Drug Interactions between pazopanib and pravastatin

MONITOR: Concomitant use of pazopanib with simvastatin may increase the risk of ALT elevations, possibly due to additive hepatotoxic effects. In clinical trials, potentially severe and life-threatening hepatotoxicity manifested as increases in serum transaminases (ALT, AST) and bilirubin was observed with pazopanib use. Transaminase elevations occurred early in the course of treatment, with 92.5% of all cases of any grade occurring in the first 18 weeks. Across all monotherapy studies with pazopanib (n=977), ALT exceeding 3 times the upper limit of normal (ULN) was reported in 14% of patients who received pazopanib and ALT exceeding 8 times ULN was reported in 4%. Concurrent elevations in ALT greater than 3 times ULN and bilirubin greater than 2 times ULN regardless of alkaline phosphatase levels were detected in 1% of patients. Four of these patients had no other explanation for the elevations. Two of the total 977 patients (0.2%) died with disease progression and hepatic failure. Of the 41 patients who had concomitant use of simvastatin, 11 (27%) developed ALT exceeding 3 times ULN.

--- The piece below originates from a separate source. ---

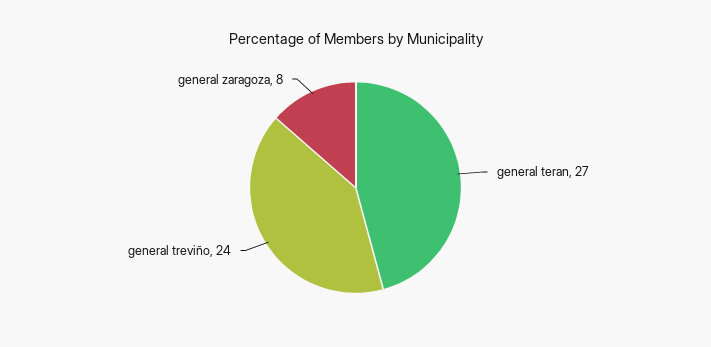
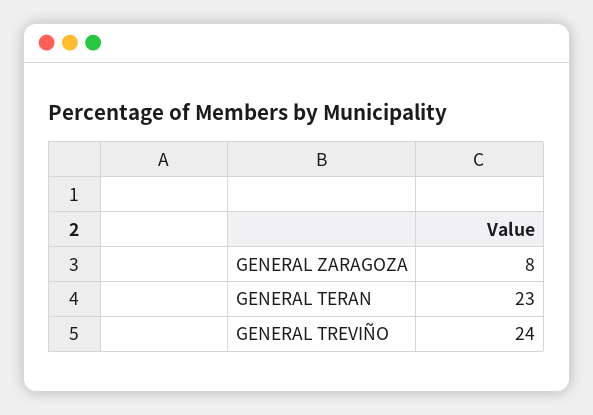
general teran: 27 -> 23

MANAGEMENT: Caution is advised if pazopanib is used in combination with simvastatin. Serum liver transaminases and bilirubin should be measured prior to initiation of pazopanib and regularly during treatment as recommended in the product labeling. If ALT elevations occur, simvastatin should be discontinued and guidelines for pazopanib dosage adjustments should be followed, or alternatives to pazopanib considered. Patients should be advised to seek medical attention if they experience potential signs and symptoms of hepatotoxicity such as fever, rash, itching, anorexia, nausea, vomiting, fatigue, malaise, right upper quadrant pain, dark urine, light colored stools, and jaundice. Insufficient data are available to assess the risk of pazopanib administered concomitantly with other HMG-CoA reductase inhibitors.